> Aim of the task
All entries should be copied exactly, none left out.

> Information shown
-=-=-
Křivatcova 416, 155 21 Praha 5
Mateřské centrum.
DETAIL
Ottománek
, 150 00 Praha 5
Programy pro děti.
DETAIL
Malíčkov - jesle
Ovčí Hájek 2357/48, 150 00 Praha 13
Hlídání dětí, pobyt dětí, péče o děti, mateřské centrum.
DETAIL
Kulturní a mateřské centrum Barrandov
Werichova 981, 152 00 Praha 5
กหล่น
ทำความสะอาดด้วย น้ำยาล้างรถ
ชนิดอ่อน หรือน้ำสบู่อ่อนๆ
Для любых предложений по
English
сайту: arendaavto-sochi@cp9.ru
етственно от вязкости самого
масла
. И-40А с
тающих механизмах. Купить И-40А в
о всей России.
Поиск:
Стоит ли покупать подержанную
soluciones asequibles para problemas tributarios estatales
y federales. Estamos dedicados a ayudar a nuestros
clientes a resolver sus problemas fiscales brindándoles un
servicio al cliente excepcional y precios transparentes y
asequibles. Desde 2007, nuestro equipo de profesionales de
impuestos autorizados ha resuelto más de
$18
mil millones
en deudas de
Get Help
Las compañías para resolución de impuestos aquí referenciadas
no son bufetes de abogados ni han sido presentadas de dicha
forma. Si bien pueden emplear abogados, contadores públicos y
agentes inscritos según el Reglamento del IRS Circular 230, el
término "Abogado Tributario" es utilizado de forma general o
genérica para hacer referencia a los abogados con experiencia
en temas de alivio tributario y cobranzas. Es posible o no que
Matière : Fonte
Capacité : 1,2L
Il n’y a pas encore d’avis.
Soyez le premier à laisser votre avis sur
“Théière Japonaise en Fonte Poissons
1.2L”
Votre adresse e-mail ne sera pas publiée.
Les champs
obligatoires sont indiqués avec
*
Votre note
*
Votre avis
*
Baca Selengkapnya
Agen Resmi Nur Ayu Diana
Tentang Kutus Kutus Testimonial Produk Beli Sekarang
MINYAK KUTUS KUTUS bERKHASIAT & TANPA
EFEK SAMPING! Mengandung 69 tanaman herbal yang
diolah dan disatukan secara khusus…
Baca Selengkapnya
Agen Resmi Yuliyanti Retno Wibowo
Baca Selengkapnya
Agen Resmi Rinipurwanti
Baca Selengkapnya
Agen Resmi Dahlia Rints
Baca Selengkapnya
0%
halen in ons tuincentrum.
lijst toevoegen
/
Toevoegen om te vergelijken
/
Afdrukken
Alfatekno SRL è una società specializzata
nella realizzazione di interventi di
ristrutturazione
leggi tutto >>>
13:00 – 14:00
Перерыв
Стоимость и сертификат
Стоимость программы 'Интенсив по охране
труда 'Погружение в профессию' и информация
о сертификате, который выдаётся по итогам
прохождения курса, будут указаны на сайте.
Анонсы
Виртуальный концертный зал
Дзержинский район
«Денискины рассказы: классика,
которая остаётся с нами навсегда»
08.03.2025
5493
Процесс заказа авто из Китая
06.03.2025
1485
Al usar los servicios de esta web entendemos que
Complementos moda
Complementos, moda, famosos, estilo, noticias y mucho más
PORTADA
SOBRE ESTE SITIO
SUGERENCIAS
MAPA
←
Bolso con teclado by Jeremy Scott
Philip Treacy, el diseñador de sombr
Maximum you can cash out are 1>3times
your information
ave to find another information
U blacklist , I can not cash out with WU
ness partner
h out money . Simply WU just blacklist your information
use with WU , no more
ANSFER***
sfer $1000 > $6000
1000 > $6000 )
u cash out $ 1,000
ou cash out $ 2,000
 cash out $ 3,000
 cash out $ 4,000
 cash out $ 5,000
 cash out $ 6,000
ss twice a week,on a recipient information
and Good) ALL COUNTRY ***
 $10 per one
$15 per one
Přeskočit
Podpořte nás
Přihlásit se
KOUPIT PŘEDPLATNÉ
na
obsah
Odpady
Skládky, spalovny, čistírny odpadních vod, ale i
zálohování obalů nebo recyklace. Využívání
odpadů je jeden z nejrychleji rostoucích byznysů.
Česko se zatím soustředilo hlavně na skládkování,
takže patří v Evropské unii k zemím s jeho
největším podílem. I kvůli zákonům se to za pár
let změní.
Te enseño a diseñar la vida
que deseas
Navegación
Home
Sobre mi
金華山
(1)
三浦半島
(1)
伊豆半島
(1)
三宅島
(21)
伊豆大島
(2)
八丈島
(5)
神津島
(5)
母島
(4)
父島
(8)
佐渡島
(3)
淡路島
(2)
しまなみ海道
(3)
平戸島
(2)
-=-=-
> Solution
Křivatcova 416, 155 21 Praha 5
Mateřské centrum.
DETAIL
Ottománek
, 150 00 Praha 5
Programy pro děti.
DETAIL
Malíčkov - jesle
Ovčí Hájek 2357/48, 150 00 Praha 13
Hlídání dětí, pobyt dětí, péče o děti, mateřské centrum.
DETAIL
Kulturní a mateřské centrum Barrandov
Werichova 981, 152 00 Praha 5
กหล่น
ทำความสะอาดด้วย น้ำยาล้างรถ
ชนิดอ่อน หรือน้ำสบู่อ่อนๆ
Для любых предложений по
English
сайту: arendaavto-sochi@cp9.ru
етственно от вязкости самого
масла
. И-40А с
тающих механизмах. Купить И-40А в
о всей России.
Поиск:
Стоит ли покупать подержанную
soluciones asequibles para problemas tributarios estatales
y federales. Estamos dedicados a ayudar a nuestros
clientes a resolver sus problemas fiscales brindándoles un
servicio al cliente excepcional y precios transparentes y
asequibles. Desde 2007, nuestro equipo de profesionales de
impuestos autorizados ha resuelto más de
$18
mil millones
en deudas de
Get Help
Las compañías para resolución de impuestos aquí referenciadas
no son bufetes de abogados ni han sido presentadas de dicha
forma. Si bien pueden emplear abogados, contadores públicos y
agentes inscritos según el Reglamento del IRS Circular 230, el
término "Abogado Tributario" es utilizado de forma general o
genérica para hacer referencia a los abogados con experiencia
en temas de alivio tributario y cobranzas. Es posible o no que
Matière : Fonte
Capacité : 1,2L
Il n’y a pas encore d’avis.
Soyez le premier à laisser votre avis sur
“Théière Japonaise en Fonte Poissons
1.2L”
Votre adresse e-mail ne sera pas publiée.
Les champs
obligatoires sont indiqués avec
*
Votre note
*
Votre avis
*
Baca Selengkapnya
Agen Resmi Nur Ayu Diana
Tentang Kutus Kutus Testimonial Produk Beli Sekarang
MINYAK KUTUS KUTUS bERKHASIAT & TANPA
EFEK SAMPING! Mengandung 69 tanaman herbal yang
diolah dan disatukan secara khusus…
Baca Selengkapnya
Agen Resmi Yuliyanti Retno Wibowo
Baca Selengkapnya
Agen Resmi Rinipurwanti
Baca Selengkapnya
Agen Resmi Dahlia Rints
Baca Selengkapnya
0%
halen in ons tuincentrum.
lijst toevoegen
/
Toevoegen om te vergelijken
/
Afdrukken
Alfatekno SRL è una società specializzata
nella realizzazione di interventi di
ristrutturazione
leggi tutto >>>
13:00 – 14:00
Перерыв
Стоимость и сертификат
Стоимость программы 'Интенсив по охране
труда 'Погружение в профессию' и информация
о сертификате, который выдаётся по итогам
прохождения курса, будут указаны на сайте.
Анонсы
Виртуальный концертный зал
Дзержинский район
«Денискины рассказы: классика,
которая остаётся с нами навсегда»
08.03.2025
5493
Процесс заказа авто из Китая
06.03.2025
1485
Al usar los servicios de esta web entendemos que
Complementos moda
Complementos, moda, famosos, estilo, noticias y mucho más
PORTADA
SOBRE ESTE SITIO
SUGERENCIAS
MAPA
←
Bolso con teclado by Jeremy Scott
Philip Treacy, el diseñador de sombr
Maximum you can cash out are 1>3times
your information
ave to find another information
U blacklist , I can not cash out with WU
ness partner
h out money . Simply WU just blacklist your information
use with WU , no more
ANSFER***
sfer $1000 > $6000
1000 > $6000 )
u cash out $ 1,000
ou cash out $ 2,000
 cash out $ 3,000
 cash out $ 4,000
 cash out $ 5,000
 cash out $ 6,000
ss twice a week,on a recipient information
and Good) ALL COUNTRY ***
 $10 per one
$15 per one
Přeskočit
Podpořte nás
Přihlásit se
KOUPIT PŘEDPLATNÉ
na
obsah
Odpady
Skládky, spalovny, čistírny odpadních vod, ale i
zálohování obalů nebo recyklace. Využívání
odpadů je jeden z nejrychleji rostoucích byznysů.
Česko se zatím soustředilo hlavně na skládkování,
takže patří v Evropské unii k zemím s jeho
největším podílem. I kvůli zákonům se to za pár
let změní.
Te enseño a diseñar la vida
que deseas
Navegación
Home
Sobre mi
金華山
(1)
三浦半島
(1)
伊豆半島
(1)
三宅島
(21)
伊豆大島
(2)
八丈島
(5)
神津島
(5)
母島
(4)
父島
(8)
佐渡島
(3)
淡路島
(2)
しまなみ海道
(3)
平戸島
(2)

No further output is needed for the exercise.